「INSHEART(インスハート) NAGASAKI LIVE」が5月30日、長崎原爆資料館ホール(長崎市平野町)で開催される。
福岡を中心に現役医師のToshiさんとJyunさんの2人組で活動する同ユニット。長崎大学医学部在学中に軽音部に所属していた2人は現役医師の経験から「医療で身体を治すだけではなく、音楽を通してその方の心まで癒やしたい」と2015年1月に活動をスタート。ユニット名は「inside your heart」にちなむ。

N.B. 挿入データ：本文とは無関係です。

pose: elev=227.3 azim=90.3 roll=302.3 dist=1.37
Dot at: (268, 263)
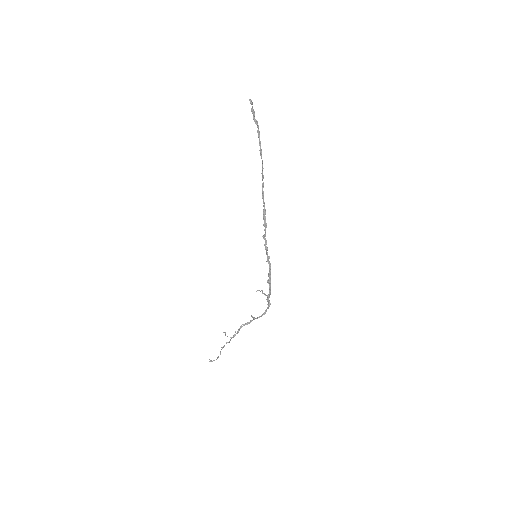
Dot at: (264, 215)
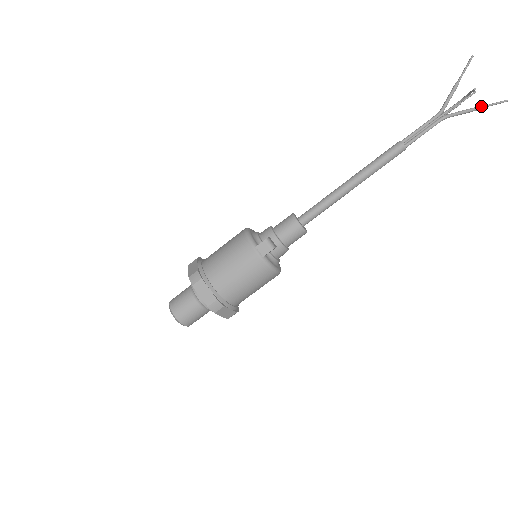
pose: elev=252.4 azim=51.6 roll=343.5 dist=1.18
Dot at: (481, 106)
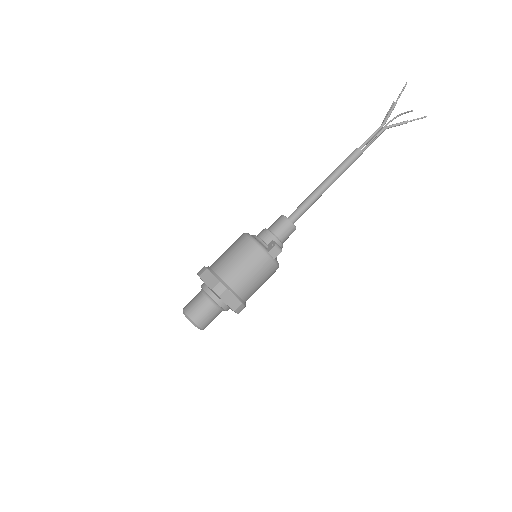
Dot at: (410, 120)
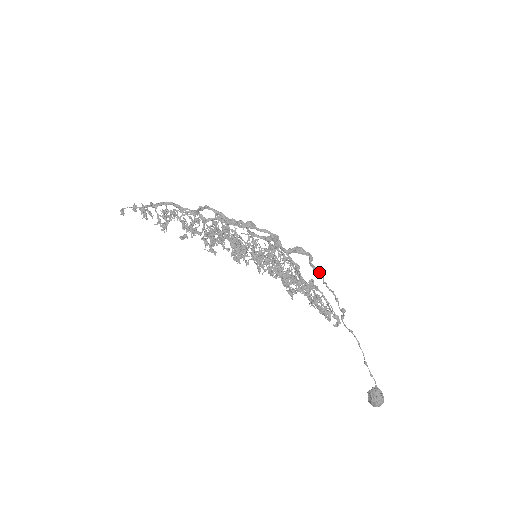
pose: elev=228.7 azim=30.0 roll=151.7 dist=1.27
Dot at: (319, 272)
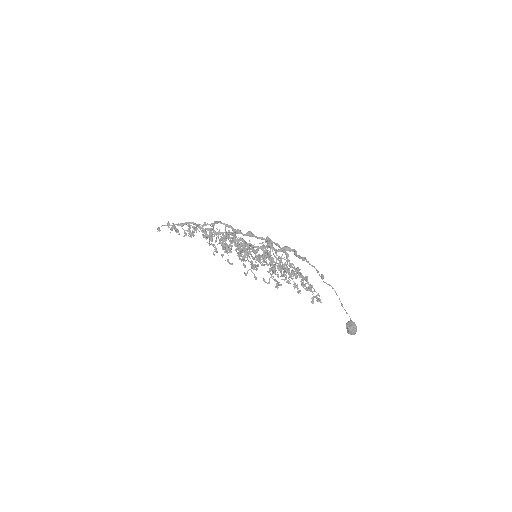
Dot at: (303, 257)
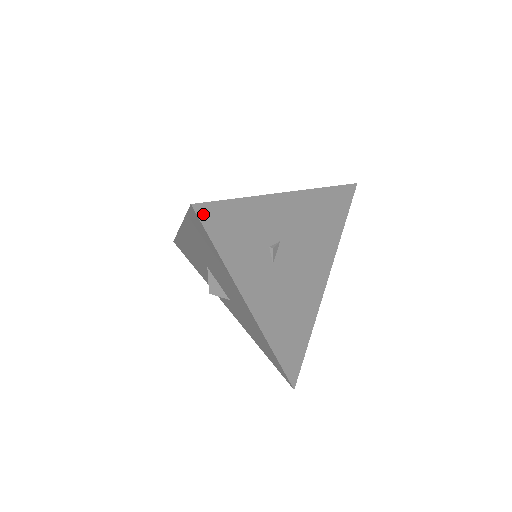
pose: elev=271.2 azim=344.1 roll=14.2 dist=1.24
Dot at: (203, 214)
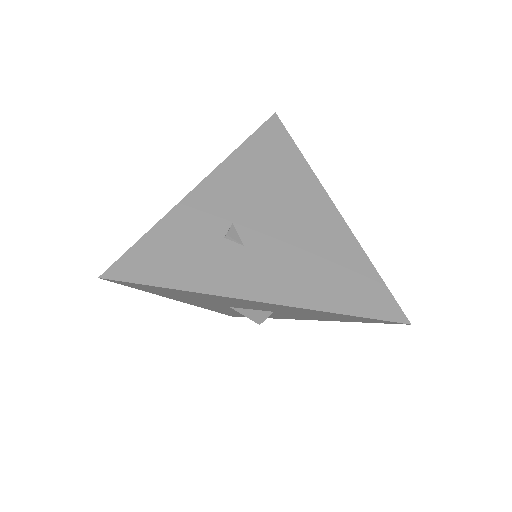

ライブは長崎市内で理学療法士として活動する山崎太一朗さんを中心に専門学校時代の同級生3人が実行委員会を立ち上げて主催。山崎さんは福祉関係の会合で同ユニットの存在を知り、北九州市で行われたライブに足を運んだ。普段はリハビリに携わり、「リハビリを『全人間的復権』に向けた取り組みとして考えていたが、実際には体の状態は戻っても、心が前の状態に戻れない患者の姿に無力さを感じ、見ないふりをしてきた」と振り返る山崎さん。「命と向き合い、感じた思いを歌にして多くの人の心を癒やしたり、笑顔にしたりする同ユニットの歌を届けられる場所をつくりたい」と長崎でライブを主催することを決め、昨年8月9日に「メルカつきまち市民プラザホール」で初の長崎ライブを企画していた。
昨年のライブには県外からも多くのファンが足を運んでいた。「長崎原爆の日としてサイレンが鳴らされ、市民らが平和への祈りをささげていたが、県外の人には原爆の日として認知されていなかったことが衝撃だった」と振り返る山崎さん。今回のライブは、同ユニットの楽曲の中に長崎大学病院の依頼で制作され、被ばく者へのインタビューから生まれた「おばあちゃんの のこしもの」という楽曲もあることから、今年は「同ユニットのライブを通じて平和を考える機会にもしてほしい」と長崎原爆の日を前にしたこの時期に企画。当日は午前中に被ばく遺構を巡るまち歩きも企画する。
「インスハートは誰かの感じている思い、心に寄り添いそっと背中を支えてくれるような歌声を届けてくれる」と話す山崎さん。「いろいろな悩みがあっても前向きに考え、今を楽しむ活力にしてもらいたい。ぜひライブに足を運んでもらえれば」と呼びかける。
開催時間は13時30分~。チケットは、大人=3,000円、高校生以下・介助者=1,500円。クラウドファンディングのサイトでリターンとして用意する。